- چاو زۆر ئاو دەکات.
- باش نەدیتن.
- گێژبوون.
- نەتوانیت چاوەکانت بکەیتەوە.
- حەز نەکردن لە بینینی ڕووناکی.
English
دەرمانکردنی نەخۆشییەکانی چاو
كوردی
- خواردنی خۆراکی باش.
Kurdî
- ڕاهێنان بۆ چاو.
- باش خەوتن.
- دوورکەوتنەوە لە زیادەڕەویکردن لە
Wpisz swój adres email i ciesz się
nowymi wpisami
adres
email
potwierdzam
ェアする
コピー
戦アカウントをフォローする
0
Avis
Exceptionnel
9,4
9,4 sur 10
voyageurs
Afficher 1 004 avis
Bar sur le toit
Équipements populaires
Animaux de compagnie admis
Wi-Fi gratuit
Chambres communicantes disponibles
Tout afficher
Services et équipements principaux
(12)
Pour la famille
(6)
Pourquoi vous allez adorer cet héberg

============================================================

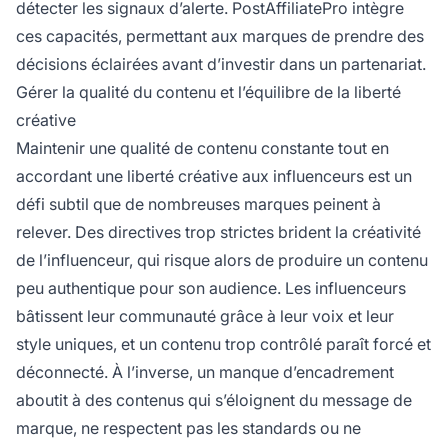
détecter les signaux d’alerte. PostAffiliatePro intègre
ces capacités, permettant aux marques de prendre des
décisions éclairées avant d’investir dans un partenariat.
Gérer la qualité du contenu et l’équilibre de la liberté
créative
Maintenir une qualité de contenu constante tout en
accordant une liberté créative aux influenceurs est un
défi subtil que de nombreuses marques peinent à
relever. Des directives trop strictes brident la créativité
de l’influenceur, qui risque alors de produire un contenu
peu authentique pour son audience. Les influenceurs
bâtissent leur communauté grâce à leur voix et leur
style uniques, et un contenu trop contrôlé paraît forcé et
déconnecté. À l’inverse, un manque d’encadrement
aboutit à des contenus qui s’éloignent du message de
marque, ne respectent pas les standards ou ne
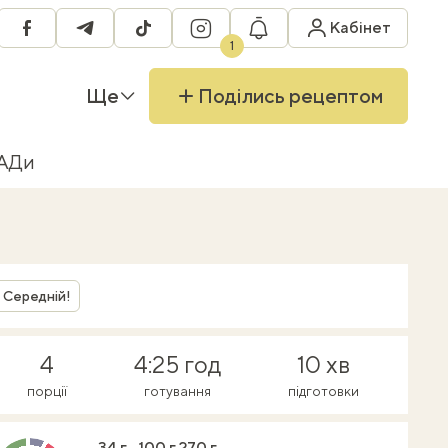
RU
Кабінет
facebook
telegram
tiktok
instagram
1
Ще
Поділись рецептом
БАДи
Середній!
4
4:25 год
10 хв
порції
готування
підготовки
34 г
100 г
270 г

============================================================

WORK TASK >> Render the rows as a JSON list of strings, one string per line and no blank lines, starting at the line that contains "- چاو زۆر ئاو دەکات." and ending after the line that contains "Bar sur le toit".

ANSWER BOX >>
[
  "- چاو زۆر ئاو دەکات.",
  "- باش نەدیتن.",
  "- گێژبوون.",
  "- نەتوانیت چاوەکانت بکەیتەوە.",
  "- حەز نەکردن لە بینینی ڕووناکی.",
  "English",
  "دەرمانکردنی نەخۆشییەکانی چاو",
  "كوردی",
  "- خواردنی خۆراکی باش.",
  "Kurdî",
  "- ڕاهێنان بۆ چاو.",
  "- باش خەوتن.",
  "- دوورکەوتنەوە لە زیادەڕەویکردن لە",
  "Wpisz swój adres email i ciesz się",
  "nowymi wpisami",
  "adres",
  "email",
  "potwierdzam",
  "ェアする",
  "コピー",
  "戦アカウントをフォローする",
  "0",
  "Avis",
  "Exceptionnel",
  "9,4",
  "9,4 sur 10",
  "voyageurs",
  "Afficher 1 004 avis",
  "Bar sur le toit"
]